Paper No. 11
Presentation Time: 4:25 PM

SALINITY DISTRIBUTION UNDER A BEACH OF A TRANSGRESSIVE BARRIER ISLAND


EVANS, Tyler, Earth and Ocean Sciences, University of South Carolina, 701 Sumter Street, EWS 617, University of South Carolina, Columbia, SC 29208, WILSON, Alicia, School of the Earth, Ocean & Environment, Univ of South Carolina, 701 Sumter St, Columbia, SC 29208, PEURIFOY, John B., Earth and Ocean Sciences, University of South Carolina, 701 Sumter Street, EWSC 617, Columbia, SC 29208, SCHUTTE, Charles, Marine Science, University of Georgia, Athens, GA 30602, MOORE, Willard, Earth and Ocean Sciences, Univ of South Carolina, 701 Sumter St, Columbia, SC 29208 and JOYE, Samantha B., Department of Marine Sciences, The University of Georgia, Athens, GA 3060-3636, tbevans88@gmail.com

The role of beaches in coastal biogeochemistry is becoming more apparent, but the groundwater flow that controls these processes is complex. In simple conceptual models, a barrier island beach contains a transition zone between a freshwater upland and the ocean, with less dense freshwater existing as a lens above saline groundwater. More recently, it has been shown that tidal pumping and wave forcing alter the hydrology in the subsurface, creating additional groundwater exchange in an upper saline plume that forms landward of the larger freshwater-saltwater transition zone. Studies involving the freshwater-saltwater interface are typically done in homogenous beaches, but not all beaches are homogenous. How does more complicated beach stratigraphy, for example of the type associated with transgressive barrier islands, affect beach hydrogeology?
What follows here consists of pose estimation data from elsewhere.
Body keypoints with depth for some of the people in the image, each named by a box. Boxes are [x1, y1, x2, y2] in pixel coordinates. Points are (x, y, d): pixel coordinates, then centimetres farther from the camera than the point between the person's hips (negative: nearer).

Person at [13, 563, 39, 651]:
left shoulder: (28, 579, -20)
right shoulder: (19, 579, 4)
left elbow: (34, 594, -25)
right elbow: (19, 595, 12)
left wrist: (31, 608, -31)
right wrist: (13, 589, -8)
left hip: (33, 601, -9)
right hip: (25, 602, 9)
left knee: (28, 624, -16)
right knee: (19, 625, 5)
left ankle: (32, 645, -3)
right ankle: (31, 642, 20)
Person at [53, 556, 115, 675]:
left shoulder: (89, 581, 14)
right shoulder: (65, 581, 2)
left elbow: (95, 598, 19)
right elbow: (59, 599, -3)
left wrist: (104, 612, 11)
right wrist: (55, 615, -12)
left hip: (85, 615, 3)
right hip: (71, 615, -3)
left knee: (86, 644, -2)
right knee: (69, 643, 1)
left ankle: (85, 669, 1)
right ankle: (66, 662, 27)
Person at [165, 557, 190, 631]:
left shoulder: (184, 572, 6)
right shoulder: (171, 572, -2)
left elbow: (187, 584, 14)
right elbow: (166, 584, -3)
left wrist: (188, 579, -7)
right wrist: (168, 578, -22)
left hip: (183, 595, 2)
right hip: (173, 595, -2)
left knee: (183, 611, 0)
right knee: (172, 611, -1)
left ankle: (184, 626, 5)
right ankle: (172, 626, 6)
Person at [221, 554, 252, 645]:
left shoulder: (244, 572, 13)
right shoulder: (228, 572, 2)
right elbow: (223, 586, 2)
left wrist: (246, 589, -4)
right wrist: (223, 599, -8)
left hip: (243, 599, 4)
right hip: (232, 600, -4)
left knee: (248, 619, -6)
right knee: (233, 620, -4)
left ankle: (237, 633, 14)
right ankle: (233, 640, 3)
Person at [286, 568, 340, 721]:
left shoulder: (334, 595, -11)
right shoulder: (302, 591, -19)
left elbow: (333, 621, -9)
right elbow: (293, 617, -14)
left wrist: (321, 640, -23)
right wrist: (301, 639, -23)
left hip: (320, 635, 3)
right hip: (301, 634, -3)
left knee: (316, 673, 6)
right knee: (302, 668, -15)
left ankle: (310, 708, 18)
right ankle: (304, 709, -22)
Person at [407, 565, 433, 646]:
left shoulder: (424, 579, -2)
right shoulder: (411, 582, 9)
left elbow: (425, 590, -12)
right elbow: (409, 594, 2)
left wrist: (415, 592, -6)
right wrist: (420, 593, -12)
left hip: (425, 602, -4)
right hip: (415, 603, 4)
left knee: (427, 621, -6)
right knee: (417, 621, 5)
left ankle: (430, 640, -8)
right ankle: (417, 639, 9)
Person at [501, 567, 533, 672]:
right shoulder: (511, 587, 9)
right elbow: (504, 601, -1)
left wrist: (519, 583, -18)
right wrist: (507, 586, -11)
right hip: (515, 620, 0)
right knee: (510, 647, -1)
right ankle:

Cabretta island, a Holocene transgressive barrier island located seaward of Sapelo Island, GA has been continuously monitored through a transect of piezometers across the island, instrumented with pressure transducers. Stratigraphy in the beach consists of a homogenous sand unit interrupted by a ~2-3m thick silt/clay layer at ~2m depth. This distribution of sediments in the subsurface is characteristic of a transgressive barrier island as it migrates landward with rising sea level and greatly impacts groundwater flow paths. Salinity distributions in the beach and upland were also imaged for both a summer spring and neap tide using electrical resistivity tomography, in order to more effectively understand the freshwater/saltwater interface. Freshwater is channeled below the beach confining unit. This confining unit also limits the depth of the upper saline plume. Salinities measured around the low tide line have varied from ~34 to ~18 ppt, suggesting significant variation in freshwater discharge.